This exercise requires an exact output of the listing, images omitted.
[[ MATERIAL FOR THIS EXERCISE open ]]
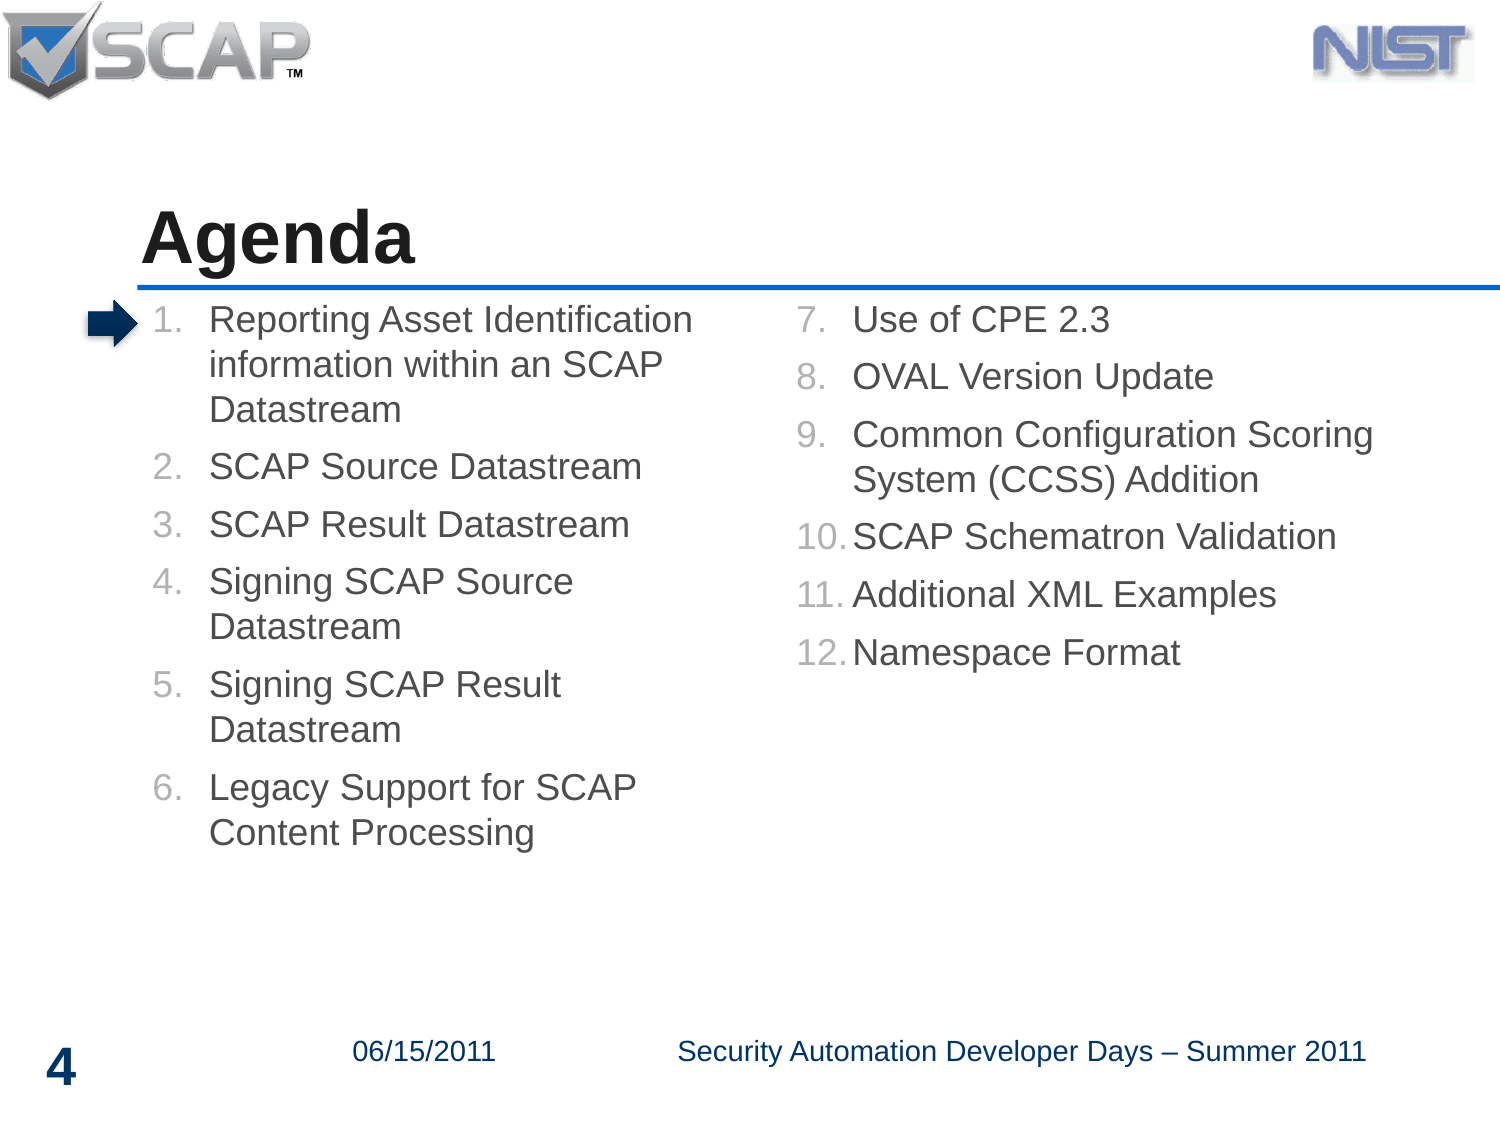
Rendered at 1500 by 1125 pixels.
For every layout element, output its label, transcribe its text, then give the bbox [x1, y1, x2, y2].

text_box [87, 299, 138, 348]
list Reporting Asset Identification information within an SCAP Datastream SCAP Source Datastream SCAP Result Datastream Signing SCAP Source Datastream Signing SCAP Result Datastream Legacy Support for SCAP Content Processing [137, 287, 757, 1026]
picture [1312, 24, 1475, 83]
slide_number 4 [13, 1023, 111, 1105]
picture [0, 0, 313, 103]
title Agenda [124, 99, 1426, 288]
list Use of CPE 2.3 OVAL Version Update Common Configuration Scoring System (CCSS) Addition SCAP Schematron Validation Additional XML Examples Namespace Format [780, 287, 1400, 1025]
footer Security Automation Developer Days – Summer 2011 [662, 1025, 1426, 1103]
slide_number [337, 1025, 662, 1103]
[[ MATERIAL FOR THIS EXERCISE closed ]]
REPLY TO THE TASK:
Rendered at 1500 by 1125 pixels.
For every layout element, output its label, transcribe its text, then give the bbox [x1, y1, x2, y2].

text_box [87, 299, 138, 348]
list Reporting Asset Identification information within an SCAP Datastream SCAP Source Datastream SCAP Result Datastream Signing SCAP Source Datastream Signing SCAP Result Datastream Legacy Support for SCAP Content Processing [137, 287, 757, 1026]
picture [1312, 24, 1475, 83]
slide_number 4 [13, 1023, 111, 1105]
picture [0, 0, 313, 103]
title Agenda [124, 99, 1426, 288]
list Use of CPE 2.3 OVAL Version Update Common Configuration Scoring System (CCSS) Addition SCAP Schematron Validation Additional XML Examples Namespace Format [780, 287, 1400, 1025]
footer Security Automation Developer Days – Summer 2011 [662, 1025, 1426, 1103]
slide_number [337, 1025, 662, 1103]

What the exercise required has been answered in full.